2. To switch to a new encryption key. This option assumes that encryption has already been performed and you possess the existing encryption key which you want to refresh. Already encrypted descriptors will be ignored, so the script might be ran several times. You must specify both OLD_ENCRYPTION_KEY and NEW_ENCRYPTION_KEY.

3. To decrypt the encrypted descriptors. This options will turn the descriptors back to their original state. It will only will only process the encrypted descriptors and leave the original ones unchanged.

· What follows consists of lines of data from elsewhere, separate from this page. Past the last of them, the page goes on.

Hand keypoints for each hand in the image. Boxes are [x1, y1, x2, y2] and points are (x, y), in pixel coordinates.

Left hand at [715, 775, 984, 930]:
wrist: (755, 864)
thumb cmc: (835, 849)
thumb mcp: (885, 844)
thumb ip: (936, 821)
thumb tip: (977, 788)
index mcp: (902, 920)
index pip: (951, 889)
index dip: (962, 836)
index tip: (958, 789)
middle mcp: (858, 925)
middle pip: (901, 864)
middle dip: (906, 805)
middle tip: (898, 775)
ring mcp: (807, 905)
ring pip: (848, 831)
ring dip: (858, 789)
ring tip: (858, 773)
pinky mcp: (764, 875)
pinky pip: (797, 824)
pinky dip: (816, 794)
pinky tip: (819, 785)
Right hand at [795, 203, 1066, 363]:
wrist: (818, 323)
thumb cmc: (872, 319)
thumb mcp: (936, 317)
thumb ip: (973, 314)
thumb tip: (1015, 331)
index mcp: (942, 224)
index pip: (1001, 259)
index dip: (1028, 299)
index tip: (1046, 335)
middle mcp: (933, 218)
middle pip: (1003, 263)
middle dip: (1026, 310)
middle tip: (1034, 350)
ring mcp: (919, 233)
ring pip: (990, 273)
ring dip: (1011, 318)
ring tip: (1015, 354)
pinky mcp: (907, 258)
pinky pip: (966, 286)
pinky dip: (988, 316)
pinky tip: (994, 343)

To run this version of the script, you need to specify the OLD_ENCRYPTION_KEY variable and leave the NEW_ENCRYPTION_KEY variable empty.

Warning

PLEASE MAKE SURE YOU MADE THE DB’s BACKUP BEFORE RUNNING SCRIPT.

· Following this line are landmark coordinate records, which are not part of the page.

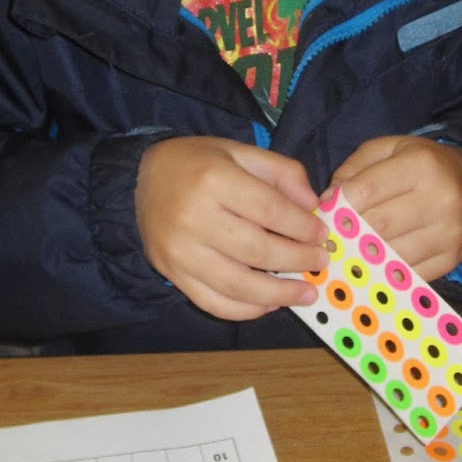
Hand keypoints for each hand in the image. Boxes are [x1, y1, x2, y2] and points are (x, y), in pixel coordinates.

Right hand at [135, 138, 328, 320]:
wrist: (140, 179)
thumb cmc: (197, 163)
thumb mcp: (240, 152)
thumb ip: (281, 172)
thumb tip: (313, 206)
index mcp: (213, 178)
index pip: (269, 210)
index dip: (302, 227)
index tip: (321, 235)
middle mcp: (193, 217)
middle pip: (257, 249)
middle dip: (297, 260)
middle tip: (320, 263)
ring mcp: (180, 251)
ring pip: (237, 284)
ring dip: (278, 294)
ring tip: (306, 293)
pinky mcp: (172, 274)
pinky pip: (213, 302)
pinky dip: (245, 310)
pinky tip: (269, 304)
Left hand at [329, 136, 461, 281]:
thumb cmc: (420, 165)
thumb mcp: (388, 149)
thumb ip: (353, 168)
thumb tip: (328, 201)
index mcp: (422, 165)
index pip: (368, 190)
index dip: (339, 204)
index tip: (323, 212)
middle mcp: (441, 199)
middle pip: (377, 225)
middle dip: (347, 232)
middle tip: (328, 236)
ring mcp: (448, 233)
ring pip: (390, 254)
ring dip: (362, 256)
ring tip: (345, 252)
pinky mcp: (450, 258)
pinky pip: (407, 273)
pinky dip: (384, 272)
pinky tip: (370, 265)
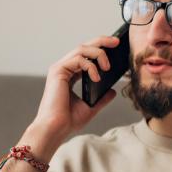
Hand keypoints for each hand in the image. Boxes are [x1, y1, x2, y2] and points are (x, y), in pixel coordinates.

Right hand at [22, 36, 120, 152]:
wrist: (56, 129)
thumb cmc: (68, 121)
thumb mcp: (90, 107)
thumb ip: (101, 98)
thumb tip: (113, 91)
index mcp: (69, 76)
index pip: (85, 56)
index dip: (100, 50)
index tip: (115, 48)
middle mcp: (63, 70)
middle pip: (83, 47)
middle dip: (101, 41)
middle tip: (116, 42)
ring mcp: (60, 69)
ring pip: (81, 49)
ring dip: (98, 53)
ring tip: (108, 66)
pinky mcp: (58, 71)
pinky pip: (78, 59)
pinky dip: (90, 66)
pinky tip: (97, 78)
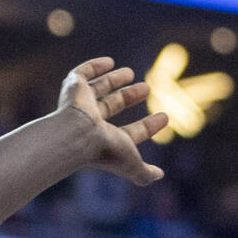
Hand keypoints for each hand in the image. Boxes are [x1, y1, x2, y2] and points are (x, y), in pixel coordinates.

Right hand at [58, 57, 168, 185]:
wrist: (77, 135)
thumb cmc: (105, 150)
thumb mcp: (131, 164)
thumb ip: (144, 173)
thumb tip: (159, 175)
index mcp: (107, 141)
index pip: (131, 132)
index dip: (148, 126)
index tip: (165, 117)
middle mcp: (92, 123)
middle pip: (113, 106)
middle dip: (129, 98)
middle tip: (146, 89)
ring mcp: (82, 104)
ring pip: (99, 89)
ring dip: (114, 80)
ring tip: (131, 73)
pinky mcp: (73, 88)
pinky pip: (82, 74)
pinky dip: (94, 66)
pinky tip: (109, 62)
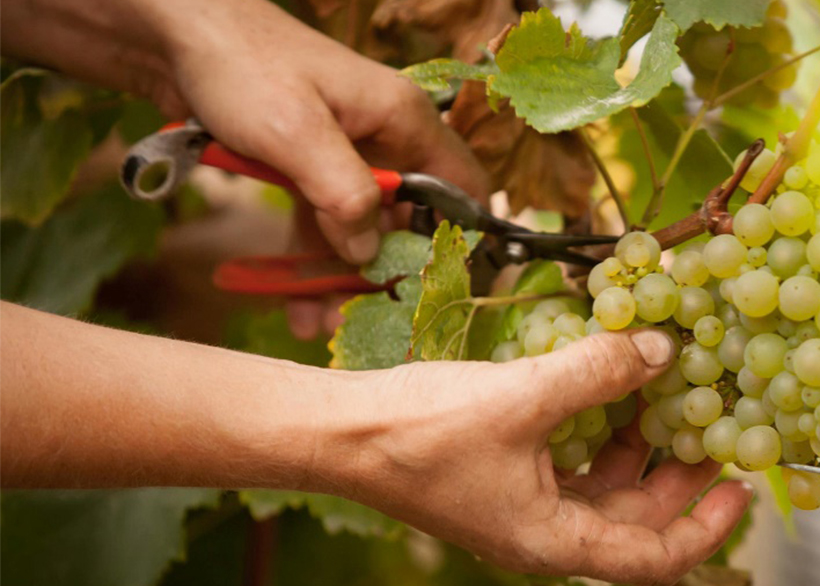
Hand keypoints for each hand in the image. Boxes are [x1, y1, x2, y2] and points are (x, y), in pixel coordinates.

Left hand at [158, 0, 490, 337]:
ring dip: (342, 277)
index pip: (462, 185)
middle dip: (387, 272)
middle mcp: (384, 140)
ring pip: (361, 228)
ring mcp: (344, 156)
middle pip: (406, 220)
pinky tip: (294, 302)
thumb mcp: (296, 132)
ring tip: (318, 324)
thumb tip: (369, 250)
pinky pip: (321, 222)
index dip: (462, 238)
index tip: (441, 289)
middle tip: (362, 321)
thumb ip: (343, 193)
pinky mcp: (308, 169)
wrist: (174, 34)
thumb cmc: (243, 67)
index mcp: (402, 122)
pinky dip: (310, 260)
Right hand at [313, 330, 751, 583]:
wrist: (341, 432)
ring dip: (639, 449)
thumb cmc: (420, 432)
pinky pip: (571, 462)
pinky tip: (609, 389)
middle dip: (678, 475)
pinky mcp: (504, 474)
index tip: (742, 488)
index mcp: (551, 542)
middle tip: (716, 427)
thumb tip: (661, 348)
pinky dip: (598, 431)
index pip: (653, 558)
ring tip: (670, 399)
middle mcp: (542, 532)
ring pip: (603, 488)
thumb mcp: (522, 398)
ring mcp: (521, 505)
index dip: (706, 527)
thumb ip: (596, 372)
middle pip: (634, 519)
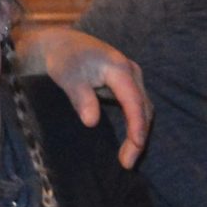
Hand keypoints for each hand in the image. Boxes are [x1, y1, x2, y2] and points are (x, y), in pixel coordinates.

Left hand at [25, 26, 151, 168]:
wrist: (61, 43)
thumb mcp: (67, 77)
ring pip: (143, 108)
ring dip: (138, 133)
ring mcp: (131, 77)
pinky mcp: (126, 84)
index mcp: (120, 69)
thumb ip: (81, 97)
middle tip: (127, 163)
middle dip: (139, 136)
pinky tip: (127, 141)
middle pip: (144, 108)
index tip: (134, 149)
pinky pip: (136, 106)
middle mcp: (131, 72)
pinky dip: (135, 124)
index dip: (137, 127)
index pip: (134, 102)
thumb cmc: (63, 59)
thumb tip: (91, 122)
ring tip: (127, 157)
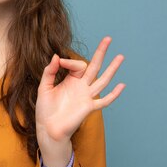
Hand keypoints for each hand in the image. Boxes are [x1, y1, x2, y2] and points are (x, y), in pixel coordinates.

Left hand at [35, 37, 124, 166]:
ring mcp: (86, 96)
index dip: (70, 61)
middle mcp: (81, 86)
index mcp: (71, 80)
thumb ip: (49, 72)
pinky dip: (113, 94)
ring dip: (112, 69)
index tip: (59, 62)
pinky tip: (122, 86)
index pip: (77, 64)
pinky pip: (104, 101)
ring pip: (103, 80)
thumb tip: (56, 56)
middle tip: (108, 38)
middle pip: (94, 66)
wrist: (48, 128)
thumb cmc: (45, 109)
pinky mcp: (89, 107)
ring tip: (120, 56)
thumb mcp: (44, 87)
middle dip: (101, 52)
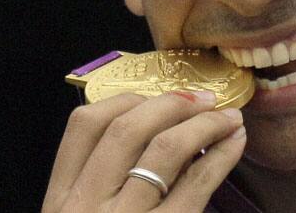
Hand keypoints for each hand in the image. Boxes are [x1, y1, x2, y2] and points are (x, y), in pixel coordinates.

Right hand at [42, 90, 245, 211]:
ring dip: (205, 124)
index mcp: (60, 203)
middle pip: (126, 129)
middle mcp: (84, 209)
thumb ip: (102, 190)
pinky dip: (220, 157)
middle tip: (204, 98)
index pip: (83, 127)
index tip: (157, 95)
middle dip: (171, 104)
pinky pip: (196, 186)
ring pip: (164, 150)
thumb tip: (158, 133)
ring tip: (229, 118)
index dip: (126, 100)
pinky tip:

Also please note that all three options cause temporary attributes to be cleaned up.

To run the script you need to specify the way to get DB configs from

• –config - Path to config file.

• –luna-config - The origin and API version of the luna-configurator service for pulling settings from it. (e.g. “http://127.0.0.1:5070/1”)

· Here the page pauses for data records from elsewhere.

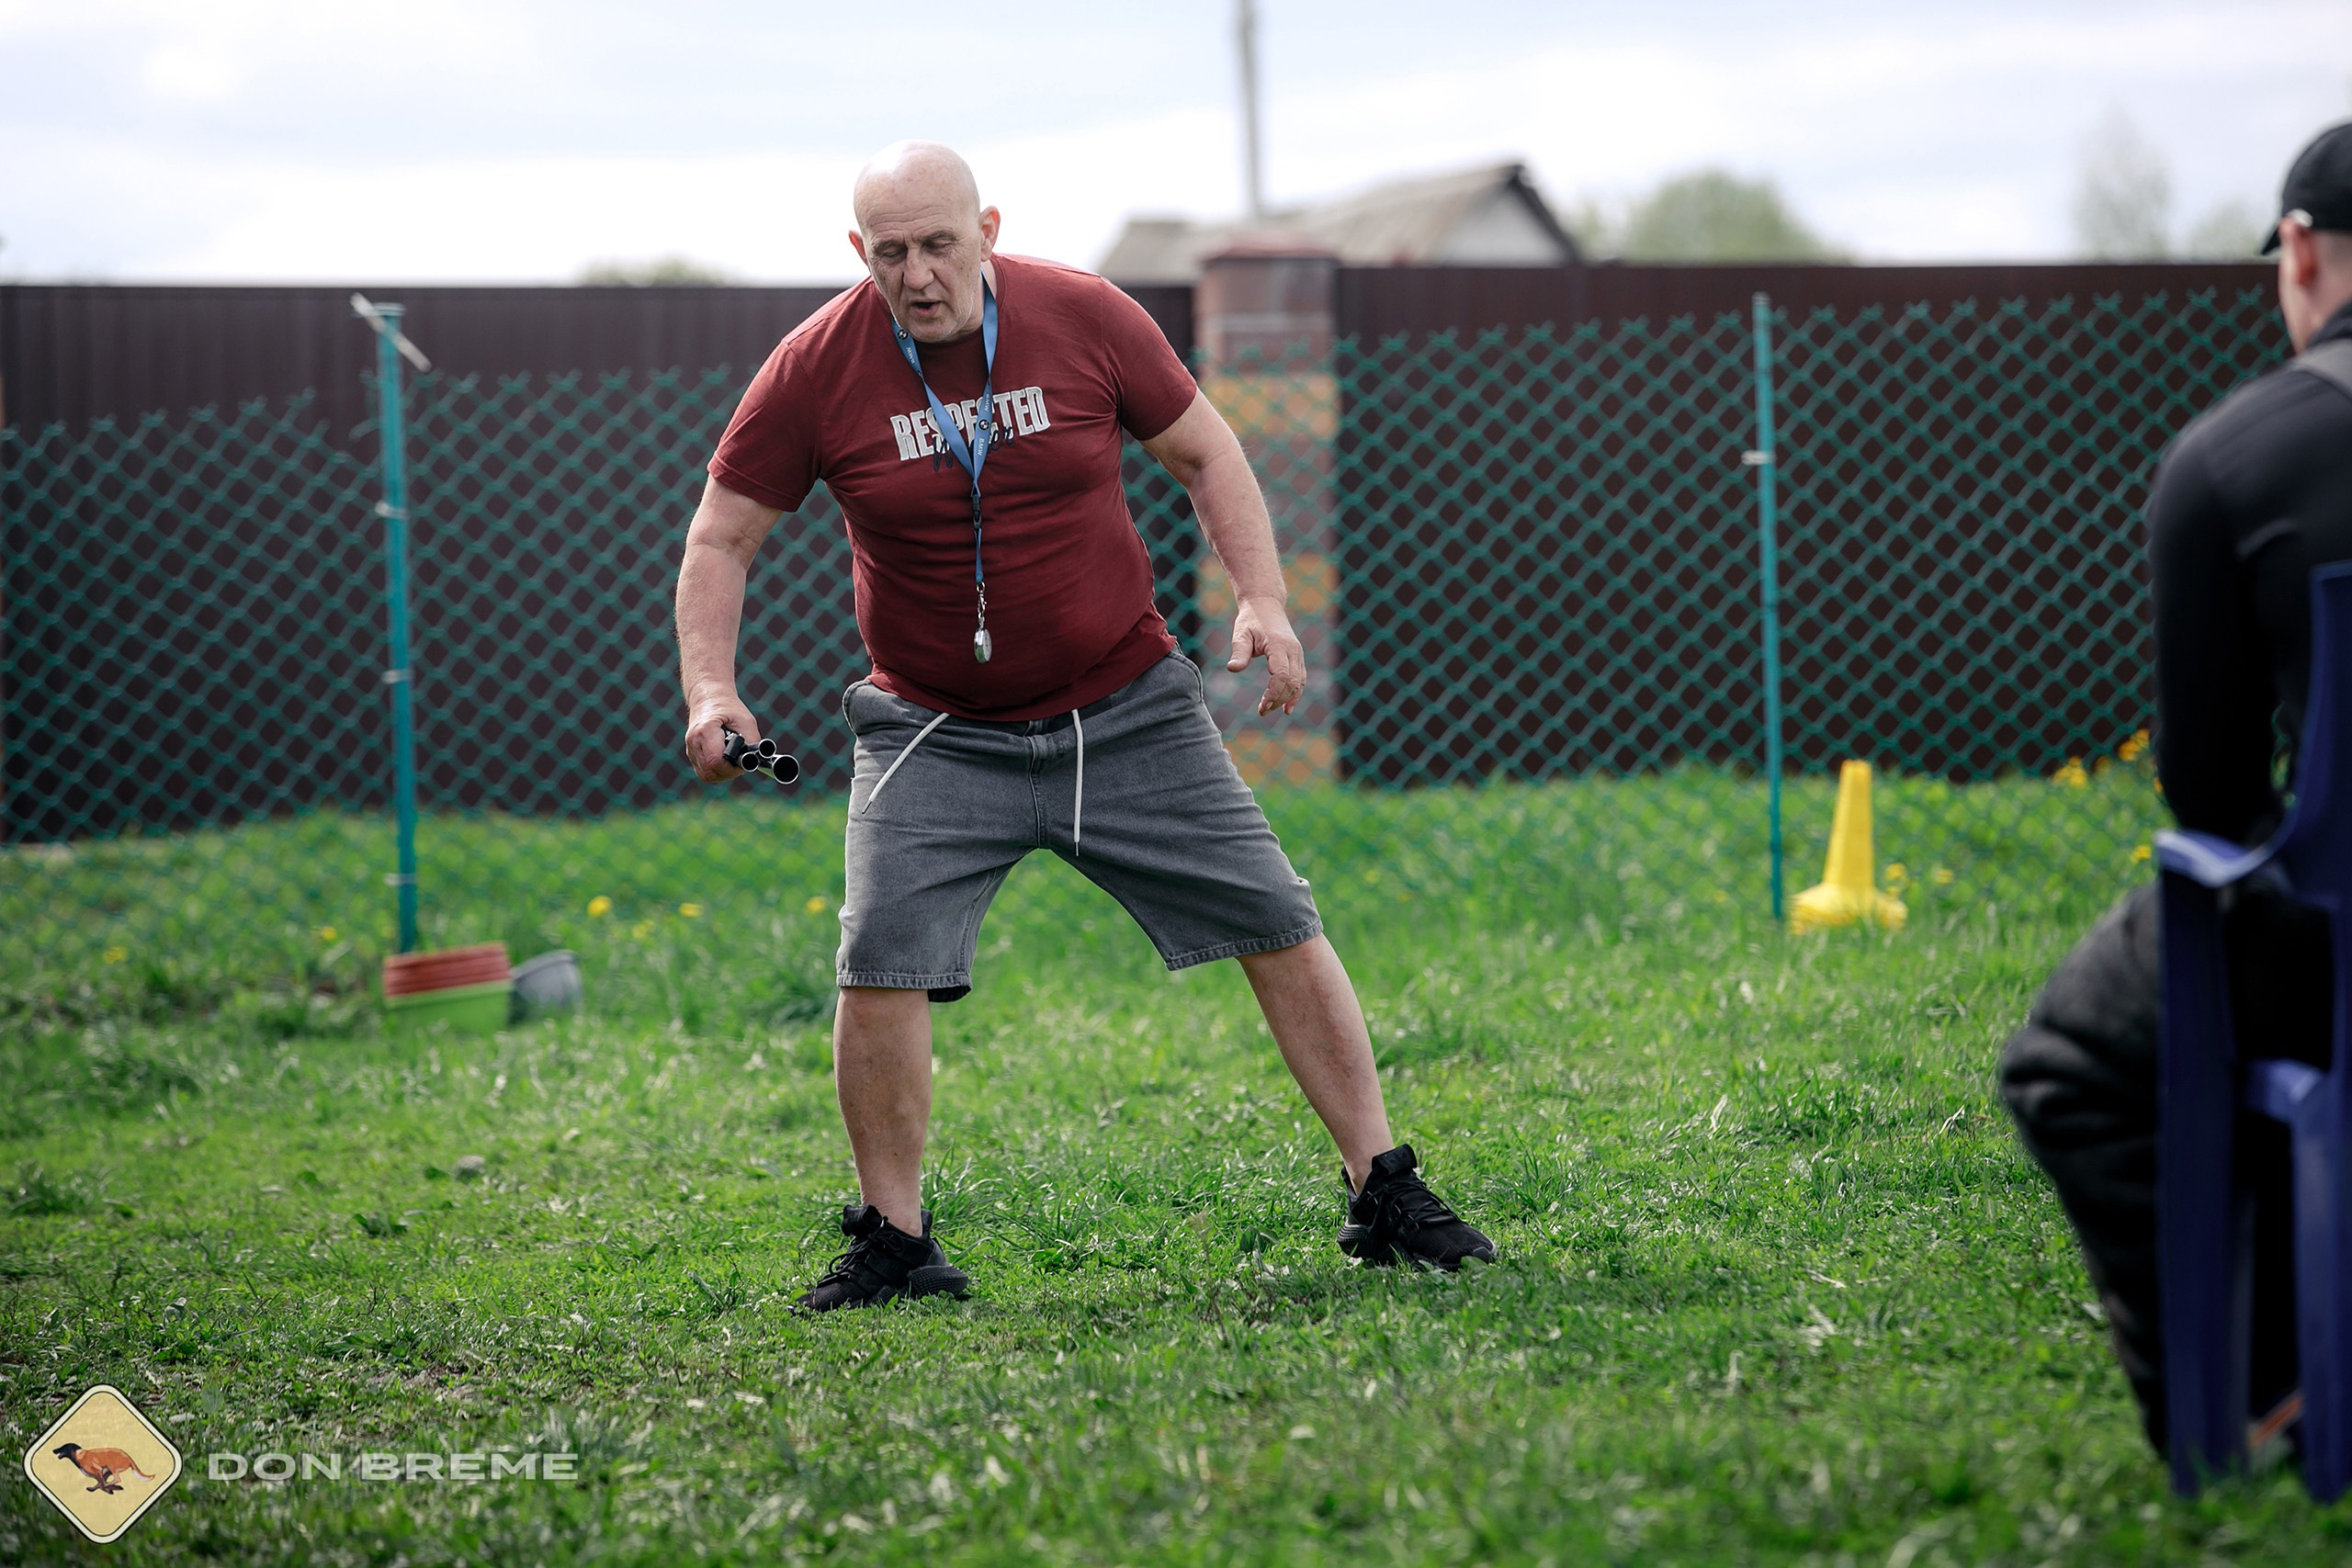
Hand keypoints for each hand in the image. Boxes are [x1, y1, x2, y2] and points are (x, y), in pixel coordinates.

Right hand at [684, 696, 758, 781]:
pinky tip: (725, 763)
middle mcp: (694, 741)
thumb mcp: (746, 721)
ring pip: (706, 775)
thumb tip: (755, 760)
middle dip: (728, 773)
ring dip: (722, 774)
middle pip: (709, 772)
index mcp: (705, 730)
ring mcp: (690, 748)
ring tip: (733, 763)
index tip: (742, 763)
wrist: (708, 698)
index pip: (715, 761)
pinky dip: (715, 771)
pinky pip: (703, 771)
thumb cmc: (728, 708)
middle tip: (740, 766)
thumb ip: (753, 741)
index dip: (731, 768)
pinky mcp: (691, 753)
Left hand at [1227, 595, 1305, 716]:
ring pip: (1299, 682)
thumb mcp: (1241, 634)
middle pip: (1292, 682)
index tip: (1262, 706)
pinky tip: (1287, 708)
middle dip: (1278, 699)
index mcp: (1279, 645)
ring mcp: (1297, 653)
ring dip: (1287, 699)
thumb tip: (1232, 669)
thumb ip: (1239, 652)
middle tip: (1262, 711)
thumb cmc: (1250, 620)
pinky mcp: (1297, 656)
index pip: (1282, 675)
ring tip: (1270, 710)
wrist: (1265, 605)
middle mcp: (1293, 649)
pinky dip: (1296, 693)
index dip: (1274, 693)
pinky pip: (1301, 678)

• –chunk-size - The size of batch for update.

• –LUNA_FACES_DB - Tag for setting LUNA_FACES_DB for pulling settings from luna-configurator.

• –DATABASE_NUMBER - Tag for setting DATABASE_NUMBER for pulling settings from luna-configurator.

• –LUNA_ATTRIBUTES_DB - Tag for setting LUNA_ATTRIBUTES_DB for pulling settings from luna-configurator.

• -v, –verbose - Enable debug logging

The default option is to pull settings from the configuration file.

To run the script:

export ENCRYPTION_ALGORITHM=aes256-gcm
export OLD_ENCRYPTION_KEY=B9pFvUkmaN7RFrr3HEC3U/VTHQcOaKTZ5flQyXwP5qo=
export NEW_ENCRYPTION_KEY=3gDyT4o+YlKLV4NZRjP/wznuhgxMI0mNNJWqc782Z9M=

python ./base_scripts/descriptors_encryption.py --config=./configs/myconfig.conf --LUNA_ATTRIBUTES_DB=ATTRIBUTES_DB

OR

python ./base_scripts/descriptors_encryption.py --luna-config=http://127.0.0.1:5070/1 --LUNA_FACES_DB=FACES_DB
 --DATABASE_NUMBER=DATABASE_NUMBER --LUNA_ATTRIBUTES_DB=ATTRIBUTES_DB

Encryption alternatives

When it is not possible to use Luna Platform configure encryption for some reason, an encryption at the database level can be used. Define the descriptor encryption trigger function inside the service database:

CREATE EXTENSION IF NOT EXISTS pgcrypto;

CREATE OR REPLACE FUNCTION vlencrypt()
RETURNS TRIGGER AS $$
BEGIN
    NEW.descriptor := pgp_sym_encrypt_bytea(NEW.descriptor, 'my-secret-key'::text);
    RETURN NEW;
END;
$$ LANGUAGE plpgsql;

CREATE TRIGGER encrypt_trigger
BEFORE INSERT OR UPDATE ON descriptor
FOR EACH ROW
EXECUTE FUNCTION vlencrypt();

Define the decryption converter function inside the service database:

CREATE OR REPLACE FUNCTION vlconvert(d bytea) RETURNS bytea
LANGUAGE SQL
IMMUTABLE
PARALLEL SAFE
RETURN pgp_sym_decrypt_bytea(d, 'my-secret-key'::text);

As function & trigger creation have completed, make sure the service is restarted to work correctly.

Note

The above alternative encryption approach can be used for face attributes, but not for temporaty attributes.